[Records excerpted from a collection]
- - - -

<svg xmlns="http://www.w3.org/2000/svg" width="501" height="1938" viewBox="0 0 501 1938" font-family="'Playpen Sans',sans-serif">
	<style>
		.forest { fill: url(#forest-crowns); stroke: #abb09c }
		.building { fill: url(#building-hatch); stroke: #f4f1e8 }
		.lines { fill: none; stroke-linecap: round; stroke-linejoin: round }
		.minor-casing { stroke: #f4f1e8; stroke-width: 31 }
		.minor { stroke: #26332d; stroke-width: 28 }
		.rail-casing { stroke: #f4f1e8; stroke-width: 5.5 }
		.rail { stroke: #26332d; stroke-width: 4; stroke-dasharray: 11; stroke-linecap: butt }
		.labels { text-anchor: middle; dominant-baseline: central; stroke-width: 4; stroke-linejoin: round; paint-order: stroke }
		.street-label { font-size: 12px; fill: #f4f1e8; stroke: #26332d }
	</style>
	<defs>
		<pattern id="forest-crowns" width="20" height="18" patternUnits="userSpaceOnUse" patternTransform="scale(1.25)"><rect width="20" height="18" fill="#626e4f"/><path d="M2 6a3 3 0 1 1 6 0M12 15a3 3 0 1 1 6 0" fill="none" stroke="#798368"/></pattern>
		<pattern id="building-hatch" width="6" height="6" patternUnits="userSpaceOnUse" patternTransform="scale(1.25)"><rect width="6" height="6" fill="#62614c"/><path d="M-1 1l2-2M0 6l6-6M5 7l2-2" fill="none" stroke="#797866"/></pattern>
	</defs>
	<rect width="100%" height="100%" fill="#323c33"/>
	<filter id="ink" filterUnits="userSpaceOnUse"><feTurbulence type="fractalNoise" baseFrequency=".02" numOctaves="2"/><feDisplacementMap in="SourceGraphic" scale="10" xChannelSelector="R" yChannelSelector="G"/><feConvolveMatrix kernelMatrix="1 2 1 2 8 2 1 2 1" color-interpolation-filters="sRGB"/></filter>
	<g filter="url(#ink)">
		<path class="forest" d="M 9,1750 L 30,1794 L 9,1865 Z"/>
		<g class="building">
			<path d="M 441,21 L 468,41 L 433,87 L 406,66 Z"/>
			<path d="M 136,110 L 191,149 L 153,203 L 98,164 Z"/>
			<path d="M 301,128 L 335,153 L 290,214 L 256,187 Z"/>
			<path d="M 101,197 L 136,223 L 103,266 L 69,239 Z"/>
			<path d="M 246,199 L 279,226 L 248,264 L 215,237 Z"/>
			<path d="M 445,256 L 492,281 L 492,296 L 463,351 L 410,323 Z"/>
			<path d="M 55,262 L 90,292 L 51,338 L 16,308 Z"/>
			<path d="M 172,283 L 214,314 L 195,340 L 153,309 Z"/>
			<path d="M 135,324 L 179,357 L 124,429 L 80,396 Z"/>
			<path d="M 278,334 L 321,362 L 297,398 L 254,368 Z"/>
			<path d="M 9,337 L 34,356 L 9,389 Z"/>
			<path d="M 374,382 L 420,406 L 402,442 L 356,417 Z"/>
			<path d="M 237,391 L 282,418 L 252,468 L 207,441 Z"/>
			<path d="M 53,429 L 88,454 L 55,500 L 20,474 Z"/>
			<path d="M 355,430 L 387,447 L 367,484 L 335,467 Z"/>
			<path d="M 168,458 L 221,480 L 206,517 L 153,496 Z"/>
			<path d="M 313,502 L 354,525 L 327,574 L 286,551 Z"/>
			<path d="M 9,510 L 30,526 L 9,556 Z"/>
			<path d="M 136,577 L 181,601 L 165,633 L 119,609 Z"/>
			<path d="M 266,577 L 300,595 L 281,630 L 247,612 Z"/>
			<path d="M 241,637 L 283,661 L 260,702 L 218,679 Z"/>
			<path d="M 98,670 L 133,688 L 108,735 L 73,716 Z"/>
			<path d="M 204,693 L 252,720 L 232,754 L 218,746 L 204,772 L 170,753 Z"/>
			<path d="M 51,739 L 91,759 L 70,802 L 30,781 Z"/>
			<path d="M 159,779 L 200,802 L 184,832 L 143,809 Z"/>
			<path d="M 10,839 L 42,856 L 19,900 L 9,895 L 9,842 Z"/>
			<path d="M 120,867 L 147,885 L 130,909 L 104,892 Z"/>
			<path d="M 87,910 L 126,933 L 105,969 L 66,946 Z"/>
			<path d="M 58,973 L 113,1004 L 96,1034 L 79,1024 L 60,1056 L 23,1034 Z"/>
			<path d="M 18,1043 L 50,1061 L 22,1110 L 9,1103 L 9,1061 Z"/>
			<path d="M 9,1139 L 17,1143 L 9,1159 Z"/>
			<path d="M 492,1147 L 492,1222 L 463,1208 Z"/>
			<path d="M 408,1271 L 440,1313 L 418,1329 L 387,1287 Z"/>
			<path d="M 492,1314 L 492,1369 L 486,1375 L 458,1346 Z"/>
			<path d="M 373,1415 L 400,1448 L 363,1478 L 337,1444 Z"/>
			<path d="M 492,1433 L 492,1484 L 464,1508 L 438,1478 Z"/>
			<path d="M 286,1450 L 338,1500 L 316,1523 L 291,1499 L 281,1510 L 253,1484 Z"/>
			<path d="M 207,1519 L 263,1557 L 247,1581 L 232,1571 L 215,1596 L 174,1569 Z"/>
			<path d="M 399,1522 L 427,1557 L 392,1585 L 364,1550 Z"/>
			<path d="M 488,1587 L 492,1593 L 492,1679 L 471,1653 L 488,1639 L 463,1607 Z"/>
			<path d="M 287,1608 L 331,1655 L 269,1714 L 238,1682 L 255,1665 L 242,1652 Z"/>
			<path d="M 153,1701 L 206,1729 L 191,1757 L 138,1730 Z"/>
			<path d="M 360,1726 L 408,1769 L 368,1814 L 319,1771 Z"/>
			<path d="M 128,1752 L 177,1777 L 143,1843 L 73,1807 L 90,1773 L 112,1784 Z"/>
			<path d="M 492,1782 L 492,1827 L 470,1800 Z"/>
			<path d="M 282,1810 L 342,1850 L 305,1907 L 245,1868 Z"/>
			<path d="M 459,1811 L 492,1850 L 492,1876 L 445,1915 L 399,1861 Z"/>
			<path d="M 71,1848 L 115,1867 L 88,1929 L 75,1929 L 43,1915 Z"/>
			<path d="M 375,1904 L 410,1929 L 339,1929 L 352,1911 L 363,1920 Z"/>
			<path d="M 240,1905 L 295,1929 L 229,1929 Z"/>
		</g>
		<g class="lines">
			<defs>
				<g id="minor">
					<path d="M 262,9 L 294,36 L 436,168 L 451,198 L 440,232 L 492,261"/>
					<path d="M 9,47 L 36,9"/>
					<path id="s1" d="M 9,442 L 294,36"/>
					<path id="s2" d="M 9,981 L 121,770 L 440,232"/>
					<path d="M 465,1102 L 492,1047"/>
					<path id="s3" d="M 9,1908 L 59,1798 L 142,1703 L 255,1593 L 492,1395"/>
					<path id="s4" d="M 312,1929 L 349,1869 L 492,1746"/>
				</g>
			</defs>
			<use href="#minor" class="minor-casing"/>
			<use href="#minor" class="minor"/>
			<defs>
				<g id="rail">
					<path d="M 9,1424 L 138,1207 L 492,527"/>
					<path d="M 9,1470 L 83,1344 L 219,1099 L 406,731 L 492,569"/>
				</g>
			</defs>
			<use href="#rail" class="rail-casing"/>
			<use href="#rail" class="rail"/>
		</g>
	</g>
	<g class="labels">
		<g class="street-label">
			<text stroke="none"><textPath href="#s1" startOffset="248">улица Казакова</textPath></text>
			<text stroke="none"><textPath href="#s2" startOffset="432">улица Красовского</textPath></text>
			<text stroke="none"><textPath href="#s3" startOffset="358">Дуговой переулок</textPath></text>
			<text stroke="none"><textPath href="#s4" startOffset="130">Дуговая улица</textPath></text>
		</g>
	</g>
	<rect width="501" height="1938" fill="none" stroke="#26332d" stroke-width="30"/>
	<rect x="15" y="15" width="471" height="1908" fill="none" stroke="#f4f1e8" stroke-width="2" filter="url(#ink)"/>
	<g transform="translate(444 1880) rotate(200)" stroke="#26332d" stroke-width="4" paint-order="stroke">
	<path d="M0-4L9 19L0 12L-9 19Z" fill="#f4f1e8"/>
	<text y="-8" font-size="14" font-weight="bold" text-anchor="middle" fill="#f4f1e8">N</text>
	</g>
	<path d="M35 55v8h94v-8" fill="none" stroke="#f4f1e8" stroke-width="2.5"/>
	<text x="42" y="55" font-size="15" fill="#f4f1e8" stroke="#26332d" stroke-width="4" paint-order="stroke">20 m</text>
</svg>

- - - -

__TASK INSTRUCTIONS__: Where a line of the records has the string "lines", copy that line.

__RESULT__:
		.lines { fill: none; stroke-linecap: round; stroke-linejoin: round }
		<g class="lines">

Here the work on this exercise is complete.